1 Corbet Court, Gracechurch Street, London EC3V 0AT. Tel: 020 7220 9195.
www.bangaloreexpress.co.uk
Opened just a month ago, the unfortunately-named Bangalore Express in its hidden location belies its fab quality. This mid-priced, 80s-decor Indian restaurant is a real find if you can find it, but no one seems to have located it quite yet. Right in the heart of the City near the Bank of England, it is apparently swarming at lunchtimes with business people but has yet to pull in the evening crowds which may be tricky given its hidey-hole.

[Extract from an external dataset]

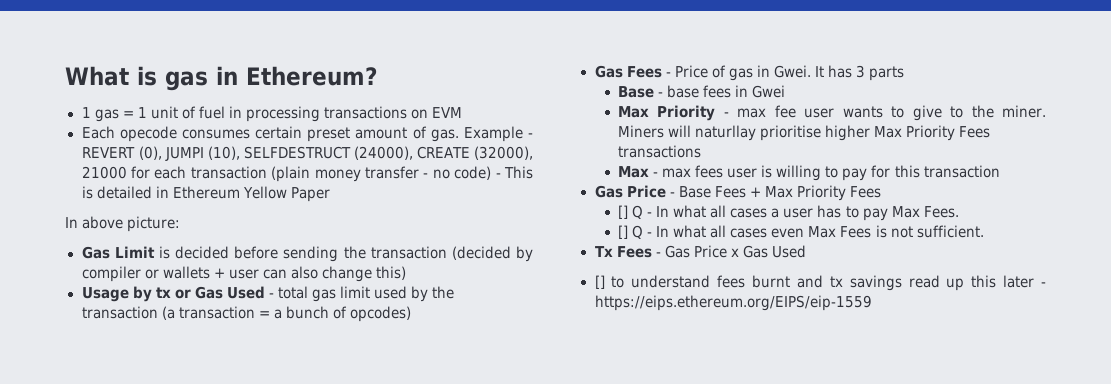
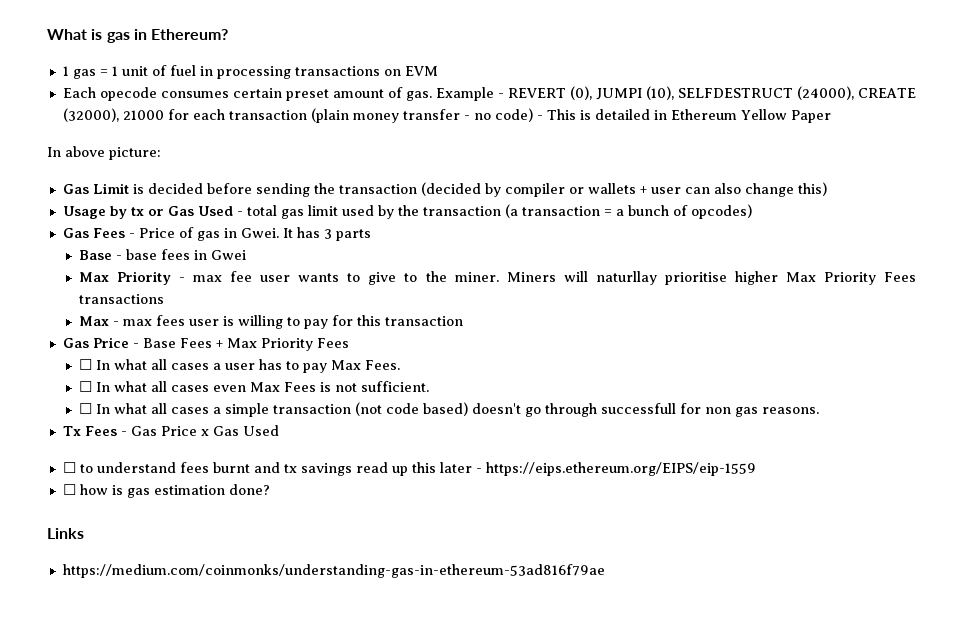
[618,205,653,219] [] Q - -> [79,359,93,370] ☐
[618,225,653,239] [] Q - -> [79,381,93,392] ☐
(984, 231) none -> [79,402,820,417] // ☐ In what all cases a simple transaction (not code based) doesn't go through successfull for non gas reasons.
[594,275,605,289] [] -> [62,462,76,473] ☐
(872, 303) none -> [62,484,270,498] [47,528,84,539] [62,564,605,578] // ☐ how is gas estimation done? // Links // https://medium.com/coinmonks/understanding-gas-in-ethereum-53ad816f79ae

Although it sounds like a high-street takeaway, it’s a massive, subterranean restaurant with 200 covers both upstairs and down. It already has a sister site in Waterloo but we think this is a bit posher and what they call funky with its walls in scarlet, black and grey geometric shapes. Oh, and they own the Painted Heron in Chelsea. Head chef Yogesh Datta worked for the Raj and Sheraton hotel groups in India too and his ability to cater for a wide range of tastes shows. There is a very eclectic range of Indian food covering all the bases and a few extra – thalis, tandoori, dosa, bread and rice, tapas – are all offered in a fresh and modern take on old classics.
So there is Indian fish and chilli chips, calzone pizza folded Indian-style with paneer cheese topping, and Caribbean curried goat with rice and sweet potatoes (done Indian-spiced, I am told). It’s all very user-friendly and there’s even a flow chart on the place mat-come menu that helps you choose your big plate of curry and rice with sauce and sides for £9.50.
We began to order. The wild soft-shell crabs fired in sesame and chilli cobra beer batter sounded great and were very eatable, good crab meat and huge piles of sesame. But we agreed that the breadcrumb batter was too heavy-handed for such a delicate taste within – perhaps tempura batter could have worked better? Chilli paneer cheese on yoghurt cake with red onions was inspired and original, a little beehive of flavours – spicy paneer and peppers beautifully offset by the coolness of the yoghurt pancake. Chicken drumsticks marinated in fenugreek were fine though we’d have liked to see more of the tandoor’s char seeing as these were listed under the tandoori menu. Oh Lord, the deluxe dish of fresh crab meat, stir fried with red chillies and curry leaves with cool yoghurt rice was just gorgeous and very authentic. This was highly-spiced crab meat whose flavours had combined successfully in the crab shell – a real delicacy.
A restaurant’s biriyani prowess is, to my mind, a good barometer of their general skill level. And this lamb biriyani, with strong spicing and exellent raitha accompaniment, didn’t disappoint. I was most excited to try this funny sounding South African bunny chow of curried lamb, peas and sweetcorn in a bread shell – apparently what South African Indians eat regularly. It was certainly big, as are most of their dishes, and very filling though personally I’m not sure about soaking lamb curry into hollowed-out sandwich bread. But it worked, the bread scarily absorbent of a lamb sauce more stew than curry. Not everything worked though. We had a side dish of stir-fried okra and potatoes, lovely okra, snipped small and fried with mustard and cumin but hello, what’s this? Chips? Cheeky! You can’t put chips into this dish, no matter how fusion! Perhaps snuck out from the chilli fish and chips combo, these fugitive spuds were heavy and soggy and strangers here. And the pistachio kulfi looked like two green Xmas trees, gaily tinselled in jade and pink syrup – a shame as these slurpy gels smothered the subtle taste of the kulfi – which I’m sure was good, underneath.
It’s a great place this, if empty. They do have an impressive selection of wines and cocktails, priced both for the occasional drinker and the City quaffer. The staff seemed genuinely lovely and excited to be there – not just because the waitresses were necessarily after something. I hope Bangalore Express does well because it deserves it. People just need to find it first.